WHAT YOU NEED TO DO:
In the listing that follows, the range to quote begins at the line that has "hfov_deg: 104.3" and ends after the line that has "exposure_s: 1/500"; quote it verbatim and add nothing.
[[ RECORD EXTRACTS, beginning ]]
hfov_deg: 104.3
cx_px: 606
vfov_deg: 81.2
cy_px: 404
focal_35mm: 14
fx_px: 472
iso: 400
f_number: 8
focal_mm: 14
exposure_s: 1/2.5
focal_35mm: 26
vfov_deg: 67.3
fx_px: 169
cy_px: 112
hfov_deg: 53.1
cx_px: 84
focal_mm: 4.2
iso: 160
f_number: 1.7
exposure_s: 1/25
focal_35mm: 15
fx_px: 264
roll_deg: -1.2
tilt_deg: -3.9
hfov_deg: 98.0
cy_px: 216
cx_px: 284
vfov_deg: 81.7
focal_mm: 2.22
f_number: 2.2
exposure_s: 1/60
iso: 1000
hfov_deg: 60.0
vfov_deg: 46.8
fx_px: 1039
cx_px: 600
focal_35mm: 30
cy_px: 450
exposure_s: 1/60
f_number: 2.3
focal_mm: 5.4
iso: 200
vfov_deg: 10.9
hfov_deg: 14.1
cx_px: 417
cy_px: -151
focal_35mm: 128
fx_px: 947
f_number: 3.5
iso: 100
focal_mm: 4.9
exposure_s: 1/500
[[ RECORD EXTRACTS, end ]]
[[ RECORD EXTRACTS, beginning ]]
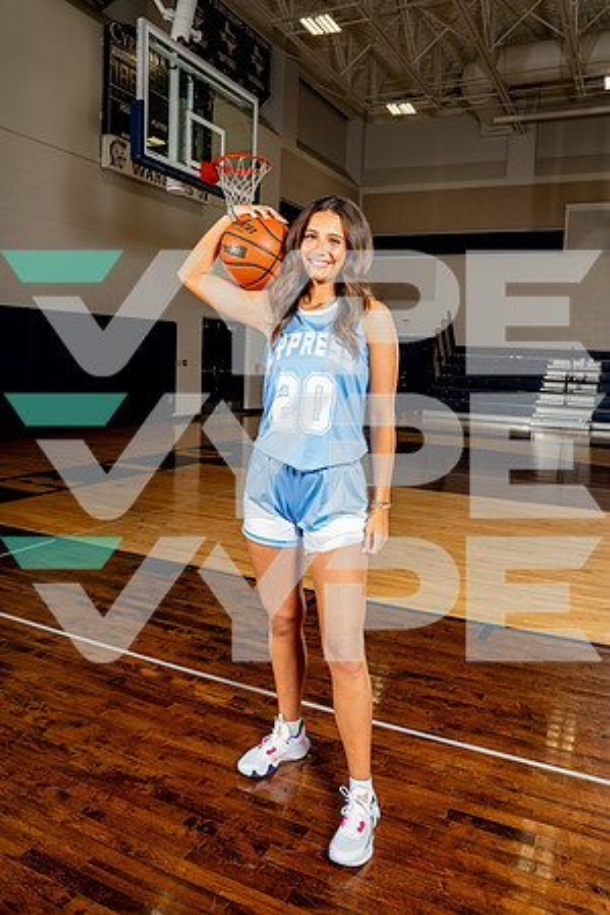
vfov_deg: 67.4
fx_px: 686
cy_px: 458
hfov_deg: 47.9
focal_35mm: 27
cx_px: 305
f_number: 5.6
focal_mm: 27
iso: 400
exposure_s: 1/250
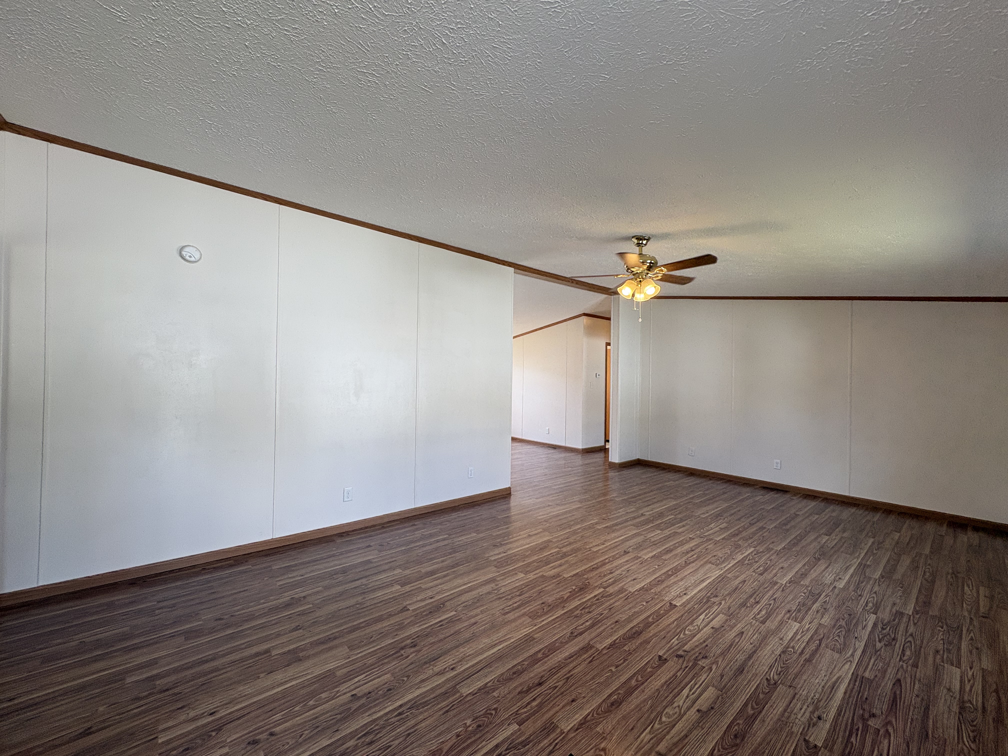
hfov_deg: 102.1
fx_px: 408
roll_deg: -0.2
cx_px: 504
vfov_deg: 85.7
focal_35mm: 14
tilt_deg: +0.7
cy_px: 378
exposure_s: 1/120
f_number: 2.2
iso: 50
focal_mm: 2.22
[[ RECORD EXTRACTS, end ]]
[[ RECORD EXTRACTS, beginning ]]
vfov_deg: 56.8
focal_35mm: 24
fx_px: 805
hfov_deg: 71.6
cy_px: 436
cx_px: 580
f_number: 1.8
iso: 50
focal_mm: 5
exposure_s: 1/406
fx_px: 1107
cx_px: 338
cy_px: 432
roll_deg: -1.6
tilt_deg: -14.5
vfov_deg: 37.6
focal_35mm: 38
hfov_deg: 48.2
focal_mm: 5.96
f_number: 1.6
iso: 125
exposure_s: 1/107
[[ RECORD EXTRACTS, end ]]
ANSWER TO THE PROBLEM:
hfov_deg: 104.3
cx_px: 606
vfov_deg: 81.2
cy_px: 404
focal_35mm: 14
fx_px: 472
iso: 400
f_number: 8
focal_mm: 14
exposure_s: 1/2.5
focal_35mm: 26
vfov_deg: 67.3
fx_px: 169
cy_px: 112
hfov_deg: 53.1
cx_px: 84
focal_mm: 4.2
iso: 160
f_number: 1.7
exposure_s: 1/25
focal_35mm: 15
fx_px: 264
roll_deg: -1.2
tilt_deg: -3.9
hfov_deg: 98.0
cy_px: 216
cx_px: 284
vfov_deg: 81.7
focal_mm: 2.22
f_number: 2.2
exposure_s: 1/60
iso: 1000
hfov_deg: 60.0
vfov_deg: 46.8
fx_px: 1039
cx_px: 600
focal_35mm: 30
cy_px: 450
exposure_s: 1/60
f_number: 2.3
focal_mm: 5.4
iso: 200
vfov_deg: 10.9
hfov_deg: 14.1
cx_px: 417
cy_px: -151
focal_35mm: 128
fx_px: 947
f_number: 3.5
iso: 100
focal_mm: 4.9
exposure_s: 1/500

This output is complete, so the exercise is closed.